Something else quite strange

dgsh $ echo 1 | sed -r -e 's/^: //; s/: to=</ /;'
#!/usr/local/libexec/dgsh/dgsh-wrap /bin/sed
dgsh $
mfragkoulis commented 6 years ago

Yeap, it's an issue with dgsh-wrap. From your previous log of command echo 1 | sed -r 's/^: //; s/: to=</ /;':

28280: argv[0]: [/bin/sed]
28280: argv[1]: [/usr/local/libexec/dgsh/sed]
28280: argv[2]: [-r]
28280: argv[3]: [s/^: //; s/: to=</ /;]
28280: argv[4]: [(null)]

and this is what it should be:

17379: argv[0]: [sed]
17379: argv[1]: [-r]
17379: argv[2]: [s/^: //; s/: to=</ /;]
17379: argv[3]: [(null)]

I suspect the latest example you posted manifests the same issue. Notably, on Debian 8 both commands run fine. I'll take a look at dgsh-wrap's code shortly, but I wonder what makes an installation of dgsh on Ubuntu 16.04 behave differently from another installation of dgsh again on Ubuntu 16.04. This is the case right?
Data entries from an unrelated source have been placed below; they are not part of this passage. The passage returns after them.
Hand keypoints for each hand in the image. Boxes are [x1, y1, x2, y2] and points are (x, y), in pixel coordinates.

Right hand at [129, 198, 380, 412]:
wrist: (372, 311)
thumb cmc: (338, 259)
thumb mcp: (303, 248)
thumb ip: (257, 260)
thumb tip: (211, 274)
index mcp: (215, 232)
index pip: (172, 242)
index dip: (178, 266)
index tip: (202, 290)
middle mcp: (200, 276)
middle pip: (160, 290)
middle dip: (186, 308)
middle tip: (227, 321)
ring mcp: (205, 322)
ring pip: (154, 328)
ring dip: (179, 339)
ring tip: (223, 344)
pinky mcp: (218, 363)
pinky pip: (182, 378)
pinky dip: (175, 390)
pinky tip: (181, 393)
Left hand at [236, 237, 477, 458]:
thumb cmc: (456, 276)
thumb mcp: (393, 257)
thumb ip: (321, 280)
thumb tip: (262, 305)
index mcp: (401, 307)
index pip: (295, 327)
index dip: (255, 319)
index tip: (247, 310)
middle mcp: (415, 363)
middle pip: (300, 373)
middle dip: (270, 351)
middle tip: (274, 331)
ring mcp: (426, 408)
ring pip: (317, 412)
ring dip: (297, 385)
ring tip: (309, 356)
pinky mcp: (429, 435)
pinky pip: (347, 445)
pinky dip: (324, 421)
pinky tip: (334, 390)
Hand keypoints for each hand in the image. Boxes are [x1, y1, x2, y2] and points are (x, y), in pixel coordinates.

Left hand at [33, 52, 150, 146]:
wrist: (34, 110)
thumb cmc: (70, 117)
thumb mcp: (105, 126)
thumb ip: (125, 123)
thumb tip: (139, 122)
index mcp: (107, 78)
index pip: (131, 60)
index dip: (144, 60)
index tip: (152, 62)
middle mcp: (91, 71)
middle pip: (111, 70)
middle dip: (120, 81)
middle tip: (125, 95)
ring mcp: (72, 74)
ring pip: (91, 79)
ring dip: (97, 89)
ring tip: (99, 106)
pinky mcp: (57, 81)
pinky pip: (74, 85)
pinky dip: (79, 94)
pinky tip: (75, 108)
trantor commented 6 years ago

Yes, this is precisely the case. On the other machine I see the same argument array you see on your Debian 8. Not sure whether it's some sort of interference with a previous version of dgsh I had installed before. The dgsh with the problem above was built a couple of days ago, more or less, from a clean clone.

trantor commented 6 years ago

Ok. Leftover pieces of a former dgsh installation under $PREFIX/libexec/dgsh were the problem. Now it works as expected.

trantor commented 6 years ago

I am going to close the issue since I found the crux of the matter a while ago. Thanks for the assistance. I'll be back if I encounter other problems.